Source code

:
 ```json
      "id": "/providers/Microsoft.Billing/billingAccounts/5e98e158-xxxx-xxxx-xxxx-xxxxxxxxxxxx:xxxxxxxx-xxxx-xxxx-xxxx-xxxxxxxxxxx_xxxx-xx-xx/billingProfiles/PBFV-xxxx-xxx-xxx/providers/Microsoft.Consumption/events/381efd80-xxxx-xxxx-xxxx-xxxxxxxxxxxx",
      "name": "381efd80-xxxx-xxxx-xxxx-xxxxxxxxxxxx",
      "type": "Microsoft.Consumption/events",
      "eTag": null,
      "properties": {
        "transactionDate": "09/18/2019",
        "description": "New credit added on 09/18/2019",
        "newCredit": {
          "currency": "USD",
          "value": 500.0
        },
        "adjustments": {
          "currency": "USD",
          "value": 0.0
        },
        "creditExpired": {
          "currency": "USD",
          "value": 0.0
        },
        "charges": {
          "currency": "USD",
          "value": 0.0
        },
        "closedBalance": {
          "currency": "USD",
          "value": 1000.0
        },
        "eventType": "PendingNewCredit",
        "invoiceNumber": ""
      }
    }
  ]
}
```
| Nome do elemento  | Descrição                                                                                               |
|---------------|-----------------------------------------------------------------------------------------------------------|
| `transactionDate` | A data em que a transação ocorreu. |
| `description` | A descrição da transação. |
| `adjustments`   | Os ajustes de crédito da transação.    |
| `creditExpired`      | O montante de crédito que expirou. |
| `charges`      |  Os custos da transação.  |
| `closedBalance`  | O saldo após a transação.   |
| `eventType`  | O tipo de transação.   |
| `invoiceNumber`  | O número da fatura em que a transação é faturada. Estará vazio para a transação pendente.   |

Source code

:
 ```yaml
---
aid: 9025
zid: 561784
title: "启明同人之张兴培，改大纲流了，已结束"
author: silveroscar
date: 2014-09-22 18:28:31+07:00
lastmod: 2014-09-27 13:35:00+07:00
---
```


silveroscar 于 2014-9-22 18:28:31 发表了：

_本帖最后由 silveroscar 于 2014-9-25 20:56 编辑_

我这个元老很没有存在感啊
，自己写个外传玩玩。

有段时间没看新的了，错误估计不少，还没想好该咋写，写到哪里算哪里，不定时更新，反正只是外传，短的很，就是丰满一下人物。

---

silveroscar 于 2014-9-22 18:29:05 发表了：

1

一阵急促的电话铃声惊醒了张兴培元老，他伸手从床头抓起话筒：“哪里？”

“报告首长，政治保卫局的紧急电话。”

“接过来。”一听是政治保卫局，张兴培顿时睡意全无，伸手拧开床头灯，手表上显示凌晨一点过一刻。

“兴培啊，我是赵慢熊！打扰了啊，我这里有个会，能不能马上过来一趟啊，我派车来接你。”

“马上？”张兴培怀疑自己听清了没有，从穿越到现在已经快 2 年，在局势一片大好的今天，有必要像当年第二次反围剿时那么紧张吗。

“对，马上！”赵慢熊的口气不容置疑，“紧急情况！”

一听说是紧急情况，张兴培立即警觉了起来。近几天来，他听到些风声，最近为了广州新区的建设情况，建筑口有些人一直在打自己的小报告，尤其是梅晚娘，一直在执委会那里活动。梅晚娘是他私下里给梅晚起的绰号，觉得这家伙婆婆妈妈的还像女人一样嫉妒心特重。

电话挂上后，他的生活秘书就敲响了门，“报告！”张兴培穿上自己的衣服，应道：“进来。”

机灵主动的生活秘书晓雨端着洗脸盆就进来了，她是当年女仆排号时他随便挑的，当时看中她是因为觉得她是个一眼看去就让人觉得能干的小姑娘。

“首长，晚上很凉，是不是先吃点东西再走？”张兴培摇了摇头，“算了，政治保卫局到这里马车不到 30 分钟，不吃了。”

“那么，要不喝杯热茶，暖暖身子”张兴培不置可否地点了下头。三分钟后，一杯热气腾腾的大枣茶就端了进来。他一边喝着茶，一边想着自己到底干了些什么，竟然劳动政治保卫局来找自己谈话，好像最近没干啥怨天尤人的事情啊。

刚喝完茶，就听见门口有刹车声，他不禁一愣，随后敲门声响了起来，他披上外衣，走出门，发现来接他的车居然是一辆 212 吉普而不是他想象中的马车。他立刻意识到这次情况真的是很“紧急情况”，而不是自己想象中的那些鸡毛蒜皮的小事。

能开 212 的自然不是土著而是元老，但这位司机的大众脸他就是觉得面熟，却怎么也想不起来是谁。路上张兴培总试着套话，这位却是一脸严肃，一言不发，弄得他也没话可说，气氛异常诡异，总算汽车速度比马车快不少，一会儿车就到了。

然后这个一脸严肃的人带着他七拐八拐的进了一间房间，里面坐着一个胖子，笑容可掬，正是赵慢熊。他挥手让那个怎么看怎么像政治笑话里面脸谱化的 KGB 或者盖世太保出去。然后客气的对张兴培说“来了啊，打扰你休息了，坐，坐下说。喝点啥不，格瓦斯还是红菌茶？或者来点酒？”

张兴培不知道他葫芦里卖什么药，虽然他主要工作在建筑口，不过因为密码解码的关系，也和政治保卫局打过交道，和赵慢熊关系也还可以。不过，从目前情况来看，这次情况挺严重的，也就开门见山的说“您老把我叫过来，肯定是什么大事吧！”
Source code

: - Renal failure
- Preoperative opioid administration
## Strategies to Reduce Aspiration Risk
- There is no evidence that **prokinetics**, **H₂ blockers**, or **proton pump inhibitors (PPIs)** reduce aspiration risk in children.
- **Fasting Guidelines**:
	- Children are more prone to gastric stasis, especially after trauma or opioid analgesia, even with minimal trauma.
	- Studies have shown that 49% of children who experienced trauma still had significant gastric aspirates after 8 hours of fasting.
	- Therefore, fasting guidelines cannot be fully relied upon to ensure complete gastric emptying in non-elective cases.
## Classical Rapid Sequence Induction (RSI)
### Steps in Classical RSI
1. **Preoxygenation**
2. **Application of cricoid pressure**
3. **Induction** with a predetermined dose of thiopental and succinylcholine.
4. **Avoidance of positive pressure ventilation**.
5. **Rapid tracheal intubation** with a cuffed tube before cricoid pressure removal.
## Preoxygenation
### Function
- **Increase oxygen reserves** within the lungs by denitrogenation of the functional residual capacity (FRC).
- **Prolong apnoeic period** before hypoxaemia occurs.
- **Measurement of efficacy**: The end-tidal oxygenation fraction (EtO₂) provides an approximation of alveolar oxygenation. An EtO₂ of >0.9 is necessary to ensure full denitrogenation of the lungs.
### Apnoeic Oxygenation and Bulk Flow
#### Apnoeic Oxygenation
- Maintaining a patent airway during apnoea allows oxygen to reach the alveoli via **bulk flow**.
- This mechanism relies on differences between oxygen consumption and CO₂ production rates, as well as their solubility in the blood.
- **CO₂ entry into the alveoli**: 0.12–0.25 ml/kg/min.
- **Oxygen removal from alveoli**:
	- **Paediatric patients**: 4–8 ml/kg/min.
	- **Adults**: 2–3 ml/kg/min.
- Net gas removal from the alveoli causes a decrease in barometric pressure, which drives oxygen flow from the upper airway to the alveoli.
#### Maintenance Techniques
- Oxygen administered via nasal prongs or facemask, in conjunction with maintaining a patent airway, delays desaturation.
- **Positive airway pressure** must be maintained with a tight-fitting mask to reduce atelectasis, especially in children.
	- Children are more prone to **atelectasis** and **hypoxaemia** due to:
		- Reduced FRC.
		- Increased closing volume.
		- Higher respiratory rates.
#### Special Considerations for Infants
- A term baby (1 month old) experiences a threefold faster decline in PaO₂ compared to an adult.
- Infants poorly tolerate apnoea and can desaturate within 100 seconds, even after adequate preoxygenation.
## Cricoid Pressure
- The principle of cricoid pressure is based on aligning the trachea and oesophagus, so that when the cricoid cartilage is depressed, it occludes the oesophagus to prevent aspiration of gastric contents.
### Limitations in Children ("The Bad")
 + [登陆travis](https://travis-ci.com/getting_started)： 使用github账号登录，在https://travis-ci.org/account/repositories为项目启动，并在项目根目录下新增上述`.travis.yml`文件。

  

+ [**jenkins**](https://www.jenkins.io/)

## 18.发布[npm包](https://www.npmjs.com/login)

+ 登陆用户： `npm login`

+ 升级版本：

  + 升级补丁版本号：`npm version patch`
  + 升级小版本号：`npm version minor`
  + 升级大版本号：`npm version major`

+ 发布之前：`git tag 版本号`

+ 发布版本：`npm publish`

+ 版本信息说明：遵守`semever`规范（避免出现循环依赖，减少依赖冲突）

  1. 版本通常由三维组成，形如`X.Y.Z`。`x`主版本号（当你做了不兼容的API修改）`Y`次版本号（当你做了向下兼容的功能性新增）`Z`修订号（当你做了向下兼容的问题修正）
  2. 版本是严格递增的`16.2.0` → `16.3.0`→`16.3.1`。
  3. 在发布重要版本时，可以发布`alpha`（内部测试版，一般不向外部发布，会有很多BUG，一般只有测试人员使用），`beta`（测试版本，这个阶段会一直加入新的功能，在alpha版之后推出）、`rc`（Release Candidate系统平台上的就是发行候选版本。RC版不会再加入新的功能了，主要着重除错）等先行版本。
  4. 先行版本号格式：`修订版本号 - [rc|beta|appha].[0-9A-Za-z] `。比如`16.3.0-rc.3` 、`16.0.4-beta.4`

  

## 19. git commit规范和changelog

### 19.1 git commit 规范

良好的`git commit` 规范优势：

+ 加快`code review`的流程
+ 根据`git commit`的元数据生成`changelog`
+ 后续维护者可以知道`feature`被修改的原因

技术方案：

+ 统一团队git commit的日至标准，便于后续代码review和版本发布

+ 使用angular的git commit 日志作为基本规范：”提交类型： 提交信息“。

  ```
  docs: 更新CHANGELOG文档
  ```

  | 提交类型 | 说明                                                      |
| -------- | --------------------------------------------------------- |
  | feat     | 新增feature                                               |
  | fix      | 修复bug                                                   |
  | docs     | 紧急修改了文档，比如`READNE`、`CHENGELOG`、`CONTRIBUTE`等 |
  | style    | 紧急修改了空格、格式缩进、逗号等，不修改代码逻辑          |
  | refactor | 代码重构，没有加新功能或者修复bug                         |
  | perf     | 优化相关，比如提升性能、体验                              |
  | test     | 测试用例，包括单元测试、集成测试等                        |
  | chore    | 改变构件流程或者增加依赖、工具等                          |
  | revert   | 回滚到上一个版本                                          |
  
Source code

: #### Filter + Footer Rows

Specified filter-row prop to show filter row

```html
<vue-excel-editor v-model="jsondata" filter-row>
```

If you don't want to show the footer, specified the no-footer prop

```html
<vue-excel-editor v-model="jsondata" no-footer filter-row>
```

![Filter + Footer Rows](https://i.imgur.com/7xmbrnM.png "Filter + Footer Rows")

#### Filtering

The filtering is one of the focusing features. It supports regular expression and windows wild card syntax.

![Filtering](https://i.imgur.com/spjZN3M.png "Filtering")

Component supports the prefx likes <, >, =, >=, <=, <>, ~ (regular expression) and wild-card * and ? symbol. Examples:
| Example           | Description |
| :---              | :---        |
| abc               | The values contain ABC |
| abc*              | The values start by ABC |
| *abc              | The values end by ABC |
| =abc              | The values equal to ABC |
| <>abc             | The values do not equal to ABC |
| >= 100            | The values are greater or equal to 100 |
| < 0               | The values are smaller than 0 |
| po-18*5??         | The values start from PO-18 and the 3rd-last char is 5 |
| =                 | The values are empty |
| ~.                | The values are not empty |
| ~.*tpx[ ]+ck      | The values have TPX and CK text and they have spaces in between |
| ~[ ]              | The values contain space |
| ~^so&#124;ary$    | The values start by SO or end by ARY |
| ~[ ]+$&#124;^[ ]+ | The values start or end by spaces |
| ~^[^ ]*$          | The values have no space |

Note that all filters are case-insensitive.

■ ■ ■ ■ ■

#### [Exercise]
Among the records above, find the lines where the word "atelectasis" appears and copy them.

#### [Task response]
- **Positive airway pressure** must be maintained with a tight-fitting mask to reduce atelectasis, especially in children.
	- Children are more prone to **atelectasis** and **hypoxaemia** due to:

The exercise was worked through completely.